When asked to write an article on whether there is still place for Alcoholics Anonymous (AA) in the treatment of substance use disorders, I became a bit anxious. As a therapist who is also a recovering person, however, I feel qualified to address this subject. I do know that some professionals in the mental health field and sometimes those in the general community have a bias against AA.
The organization and its principles have been viewed as an unsophisticated, simplistic intervention where religion (disguised as the 12 Steps) is forced on the unsuspecting client. From my perspective, the 12 Steps of AA are the true foundation of recovery and are absolutely critical in maintaining long-term abstinence. Therefore, treatment facilities that do not incorporate them into their treatment programs are remiss.
The steps to recovery
There are 12 steps to recovery. They start with the admission of powerlessness over alcohol and other drugs – acknowledging that life has become unmanageable. They end with the realization of having had a spiritual awakening and the recommendation to help others who are still suffering. In other words, a self-focused, out-of-control individual who is geared toward short-term, immediate gratification does a complete, 180-degree flip-flop in worldview and becomes concerned with others rather than self. A miracle?

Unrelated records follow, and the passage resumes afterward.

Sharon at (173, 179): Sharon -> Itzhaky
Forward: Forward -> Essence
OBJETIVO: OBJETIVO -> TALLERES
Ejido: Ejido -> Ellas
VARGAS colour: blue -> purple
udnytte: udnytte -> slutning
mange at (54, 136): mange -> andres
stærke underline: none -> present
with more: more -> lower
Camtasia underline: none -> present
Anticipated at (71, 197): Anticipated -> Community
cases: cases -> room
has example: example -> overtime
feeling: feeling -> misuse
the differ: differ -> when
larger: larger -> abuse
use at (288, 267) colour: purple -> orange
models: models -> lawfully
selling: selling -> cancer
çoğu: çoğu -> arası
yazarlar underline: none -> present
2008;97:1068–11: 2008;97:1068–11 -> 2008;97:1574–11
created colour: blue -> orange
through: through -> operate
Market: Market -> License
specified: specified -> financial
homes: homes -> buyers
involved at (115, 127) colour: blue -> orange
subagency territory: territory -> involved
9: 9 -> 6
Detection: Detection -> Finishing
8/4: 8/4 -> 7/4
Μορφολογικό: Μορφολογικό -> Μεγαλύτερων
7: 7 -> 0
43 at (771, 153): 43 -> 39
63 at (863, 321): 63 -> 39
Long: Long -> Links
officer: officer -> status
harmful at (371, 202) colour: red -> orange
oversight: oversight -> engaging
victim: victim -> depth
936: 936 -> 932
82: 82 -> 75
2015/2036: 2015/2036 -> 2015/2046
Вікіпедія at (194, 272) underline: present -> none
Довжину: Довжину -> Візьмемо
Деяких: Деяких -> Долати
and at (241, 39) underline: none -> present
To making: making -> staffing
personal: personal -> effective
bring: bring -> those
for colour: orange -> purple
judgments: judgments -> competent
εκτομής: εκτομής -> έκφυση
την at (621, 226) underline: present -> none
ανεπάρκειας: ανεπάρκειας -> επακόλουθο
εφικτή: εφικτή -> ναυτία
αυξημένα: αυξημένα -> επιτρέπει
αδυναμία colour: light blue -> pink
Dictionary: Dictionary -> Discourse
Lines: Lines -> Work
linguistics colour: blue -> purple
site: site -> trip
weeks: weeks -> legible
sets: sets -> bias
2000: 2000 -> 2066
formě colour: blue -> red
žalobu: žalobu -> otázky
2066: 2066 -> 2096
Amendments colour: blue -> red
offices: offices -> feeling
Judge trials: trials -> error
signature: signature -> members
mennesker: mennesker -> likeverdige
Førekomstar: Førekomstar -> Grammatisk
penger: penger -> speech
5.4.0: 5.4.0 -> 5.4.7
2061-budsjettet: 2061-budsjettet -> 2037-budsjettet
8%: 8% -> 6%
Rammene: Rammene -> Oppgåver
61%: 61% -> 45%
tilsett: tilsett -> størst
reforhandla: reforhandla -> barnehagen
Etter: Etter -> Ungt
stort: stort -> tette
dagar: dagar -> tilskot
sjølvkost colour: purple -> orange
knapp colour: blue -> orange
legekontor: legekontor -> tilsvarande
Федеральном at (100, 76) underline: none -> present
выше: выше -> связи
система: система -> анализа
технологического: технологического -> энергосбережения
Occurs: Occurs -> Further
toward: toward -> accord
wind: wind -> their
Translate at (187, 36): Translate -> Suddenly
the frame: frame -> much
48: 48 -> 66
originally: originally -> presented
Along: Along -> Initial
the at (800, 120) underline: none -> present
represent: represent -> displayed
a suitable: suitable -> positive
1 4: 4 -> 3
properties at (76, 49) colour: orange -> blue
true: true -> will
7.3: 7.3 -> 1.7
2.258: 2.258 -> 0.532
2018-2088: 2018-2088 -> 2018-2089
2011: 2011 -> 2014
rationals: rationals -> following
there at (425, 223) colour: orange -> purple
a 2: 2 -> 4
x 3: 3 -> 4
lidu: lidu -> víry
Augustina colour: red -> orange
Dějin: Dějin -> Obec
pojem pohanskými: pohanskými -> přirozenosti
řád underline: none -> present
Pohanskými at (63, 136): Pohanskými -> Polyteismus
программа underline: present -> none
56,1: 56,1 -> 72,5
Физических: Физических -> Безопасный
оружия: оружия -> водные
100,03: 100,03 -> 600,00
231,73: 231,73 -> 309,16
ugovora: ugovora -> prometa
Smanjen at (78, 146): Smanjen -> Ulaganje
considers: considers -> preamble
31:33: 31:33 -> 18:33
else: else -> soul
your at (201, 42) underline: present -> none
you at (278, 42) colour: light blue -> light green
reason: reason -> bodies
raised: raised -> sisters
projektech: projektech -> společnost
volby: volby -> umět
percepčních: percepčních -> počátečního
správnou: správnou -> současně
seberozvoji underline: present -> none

Those recovering in AA would say “Yes.” My sobriety, my serenity are indeed miracles. The person struggling with addiction is filled with a deep sense of guilt and shame resulting from the huge gap between his or her values and behavior that invariably develops from living a life based solely on self-will. He or she attempts to hide these feelings from self and others with a highly developed denial system. Efforts to break this denial system are usually met with an array of defense mechanisms, including rationalization, self-righteousness, and minimization. Only when the internal pain of guilt and shame becomes greater than the pain caused by external consequences (“hitting bottom”) will the addict abandon his or her alibi system and seek help.
Therapy, in its initial stages, must assist the person in reaching the conclusion that any life managed by self-will is doomed to failure, and that there is an alternative that provides hope for the future.
Every person who has honestly inventoried his or her life can only come to one conclusion. “We could wish to be moral. We could wish to be philosophically comforted. In fact, we could will these things with all our might, but the needed power wasn’t there. Our human resources, as marshaled by the will, were not sufficient. They failed utterly.” (Alcoholics Anonymous, 1976, p. 45)
Therefore, a power greater than ourselves must exist if there is to be hope for the future.
The Second Step of Alcoholics Anonymous suggests we come to believe this very fact. We do so through observation. We listen to the strengths, hopes, and weaknesses of others who have gone before us. Because of their compassion, acceptance, and desire to help us, we start to realize we are not so unique, and they are not so powerless anymore. In fact, we see they are not drinking or using and they are peaceful. Suddenly we find a glimmer of hope that we, too, may be able to find peace. We also get our first awakenings about how wonderful it can feel to make a connection with another human spirit where there are no strings attached. This connection to fellowship, in many cases, is the first positive contact with a Higher Power and the beginnings of hope.
In Step Three, it is suggested we make a decision to turn our will and life over to the care of this Higher Power. When we do so, we find our sanity returns. Many of us – in fact, all of us who diligently work this program – find that after making this step, it is next to impossible to drink. This truly is a miracle of healing. I, who could not say ‘no’ to a drink, now cannot say ‘yes.’ Entrusting your sobriety to the covenantal relationship with God and others is like putting your money in the bank. It is only in jeopardy if taken out of the bank. Our sobriety and peace of mind are secure and protected when in the care of our Higher Power and those in the program. They are only in jeopardy if we take them out of that care.
Who is right?
The testimony of countless persons support what a 1999 study by the Stanford University School of Medicine suggested: 12 Step programs work. People who use them are more likely to remain sober regardless of their religion. Yet the use of the program in formal treatment settings is being challenged. It has been reported that a 59-year-old agnostic ordered to attend AA after a drunk driving conviction, instead took 30 days in jail. He then filed suit against the judge and a treatment center, claiming they violated his First Amendment rights. His complaint was that they were suggesting he could not depend on himself and were asking him to put faith over science. He was unwilling to do that.
Treatment programs employ many other interventions besides AA. Rational Emotive Behavioral Therapy (REBT), Reality Therapy, Dialectical Behavioral Therapy (DBT), Systems Theory, and Cognitive Behavioral approaches are also a large part of both residential and outpatient treatment. However, if I tell the truth, when I walk out of my office at the end of the day, I think of those who participated in treatment with me that day, and I’m praying for the miracle that they may find in the 12 Step Program.